ABOUT THIS TASK: Copy the records from the beginning through the line containing "Reading left to right, what", switching "largest" to "greatest" and keeping everything else the same.

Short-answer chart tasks
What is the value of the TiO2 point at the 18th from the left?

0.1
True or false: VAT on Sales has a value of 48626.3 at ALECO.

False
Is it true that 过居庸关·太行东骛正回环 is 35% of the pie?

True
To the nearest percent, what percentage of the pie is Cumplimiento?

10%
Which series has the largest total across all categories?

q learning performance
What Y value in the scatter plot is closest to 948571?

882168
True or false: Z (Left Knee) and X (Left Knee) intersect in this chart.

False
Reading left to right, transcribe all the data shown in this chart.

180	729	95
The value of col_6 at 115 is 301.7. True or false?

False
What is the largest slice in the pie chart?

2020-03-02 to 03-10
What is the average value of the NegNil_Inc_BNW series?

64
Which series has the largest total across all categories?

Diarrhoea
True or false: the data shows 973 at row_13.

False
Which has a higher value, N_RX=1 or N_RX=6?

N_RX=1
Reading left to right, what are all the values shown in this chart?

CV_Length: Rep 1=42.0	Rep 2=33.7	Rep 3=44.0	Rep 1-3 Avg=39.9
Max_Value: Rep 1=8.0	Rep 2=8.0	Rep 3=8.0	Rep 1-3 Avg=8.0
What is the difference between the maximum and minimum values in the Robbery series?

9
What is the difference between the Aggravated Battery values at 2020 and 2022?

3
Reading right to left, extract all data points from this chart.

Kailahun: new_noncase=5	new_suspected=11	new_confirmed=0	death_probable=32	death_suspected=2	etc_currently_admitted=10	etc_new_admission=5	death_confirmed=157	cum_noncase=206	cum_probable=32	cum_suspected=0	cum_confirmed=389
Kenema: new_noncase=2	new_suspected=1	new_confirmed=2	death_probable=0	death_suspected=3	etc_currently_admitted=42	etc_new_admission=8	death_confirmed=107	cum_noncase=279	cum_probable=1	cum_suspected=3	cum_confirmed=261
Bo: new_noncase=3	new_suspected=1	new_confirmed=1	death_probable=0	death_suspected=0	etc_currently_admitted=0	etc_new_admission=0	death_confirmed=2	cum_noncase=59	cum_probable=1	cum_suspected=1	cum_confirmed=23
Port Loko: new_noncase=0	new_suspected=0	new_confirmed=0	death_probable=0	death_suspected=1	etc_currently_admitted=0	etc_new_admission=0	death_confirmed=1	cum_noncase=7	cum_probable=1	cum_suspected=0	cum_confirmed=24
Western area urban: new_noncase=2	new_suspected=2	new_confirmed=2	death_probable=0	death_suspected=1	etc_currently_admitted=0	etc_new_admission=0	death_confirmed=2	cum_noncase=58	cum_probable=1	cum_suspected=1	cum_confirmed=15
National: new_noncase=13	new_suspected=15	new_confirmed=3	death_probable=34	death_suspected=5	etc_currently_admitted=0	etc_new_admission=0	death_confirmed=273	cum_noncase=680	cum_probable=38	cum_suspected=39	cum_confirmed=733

ANSWER SECTION:
What is the value of the TiO2 point at the 18th from the left?

0.1
True or false: VAT on Sales has a value of 48626.3 at ALECO.

False
Is it true that 过居庸关·太行东骛正回环 is 35% of the pie?

True
To the nearest percent, what percentage of the pie is Cumplimiento?

10%
Which series has the greatest total across all categories?

q learning performance
What Y value in the scatter plot is closest to 948571?

882168
True or false: Z (Left Knee) and X (Left Knee) intersect in this chart.

False
Reading left to right, transcribe all the data shown in this chart.

180	729	95
The value of col_6 at 115 is 301.7. True or false?

False
What is the greatest slice in the pie chart?

2020-03-02 to 03-10
What is the average value of the NegNil_Inc_BNW series?

64
Which series has the greatest total across all categories?

Diarrhoea
True or false: the data shows 973 at row_13.

False
Which has a higher value, N_RX=1 or N_RX=6?

N_RX=1
Reading left to right, what are all the values shown in this chart?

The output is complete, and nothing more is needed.